OBJECTIF DE L'EXERCICE =
Dans la fiche sur le film La Part des anges, relevez tous les niveaux d'appréciation placés entre « Film » et « Comédie d'arnaque ».

LA PART DES ANGES, de Ken Loach

Film
Bien
Très bien
Un Must
Comédie d’arnaque

Le pitch

À Glasgow, un jeune délinquant, tout juste père, condamné à une peine d’intérêt général, se découvre un talent insoupçonné de goûteur de whisky dont il va savoir tirer profit, avec le soutien d’une belle équipe de bras cassés. Une tragédie en puissance qui se dénoue en comédie sociale : voilà de quoi mettre le cœur en joie. Revigorant. Dès 10 ans.

Pourquoi je vous le conseille ?

SECTION DES DONNÉES =
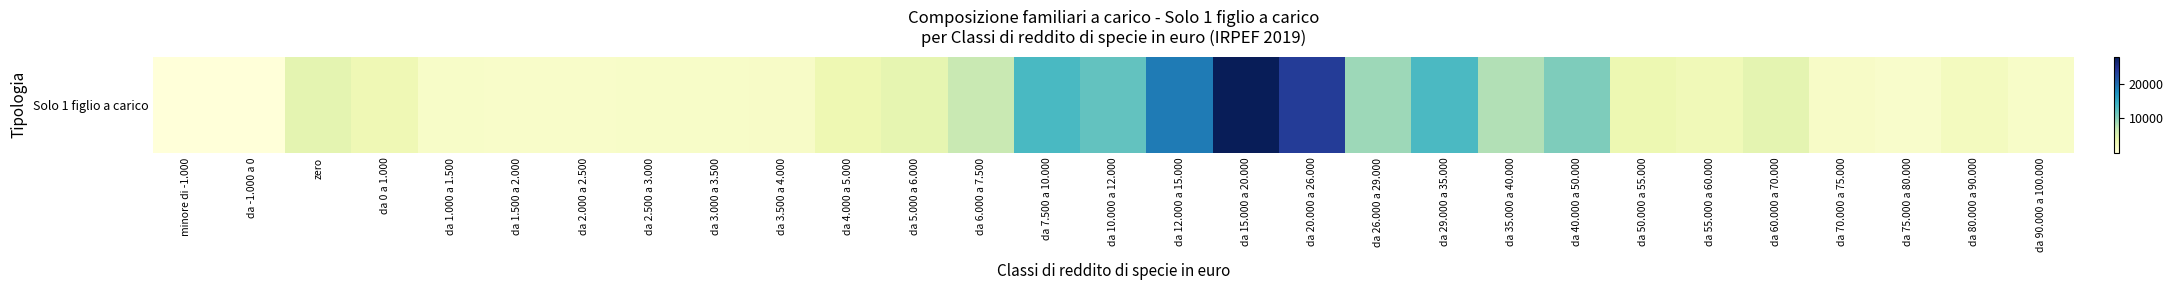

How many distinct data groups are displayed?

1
---
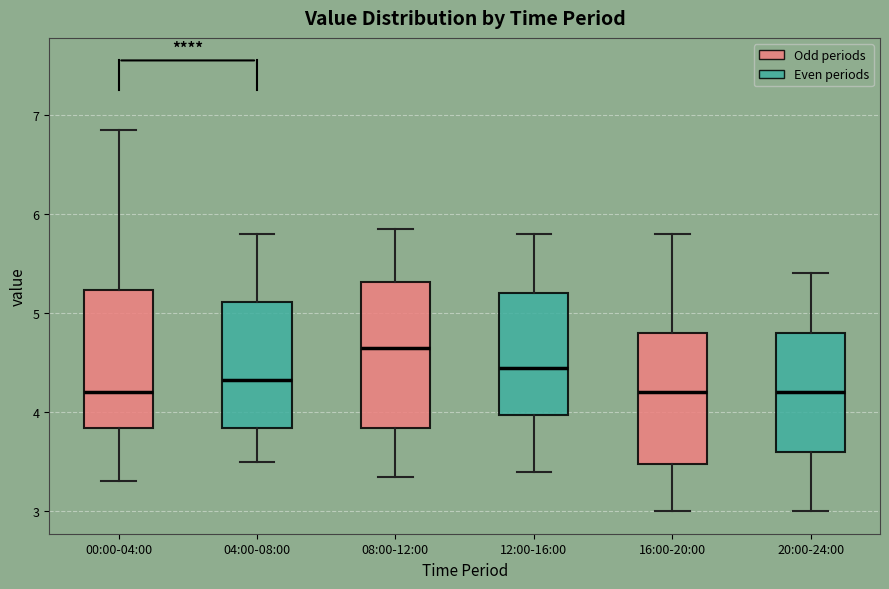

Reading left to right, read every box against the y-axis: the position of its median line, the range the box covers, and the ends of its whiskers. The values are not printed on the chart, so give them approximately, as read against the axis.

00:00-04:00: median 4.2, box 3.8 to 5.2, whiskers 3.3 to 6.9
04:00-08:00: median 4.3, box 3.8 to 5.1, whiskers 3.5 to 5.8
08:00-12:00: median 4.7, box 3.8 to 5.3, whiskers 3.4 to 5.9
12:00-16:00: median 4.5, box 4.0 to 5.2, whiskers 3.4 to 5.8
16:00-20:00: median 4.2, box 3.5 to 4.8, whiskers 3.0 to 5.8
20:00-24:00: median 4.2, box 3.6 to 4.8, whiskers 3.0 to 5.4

RÉSULTAT ATTENDU =
Bien
Très bien
Un Must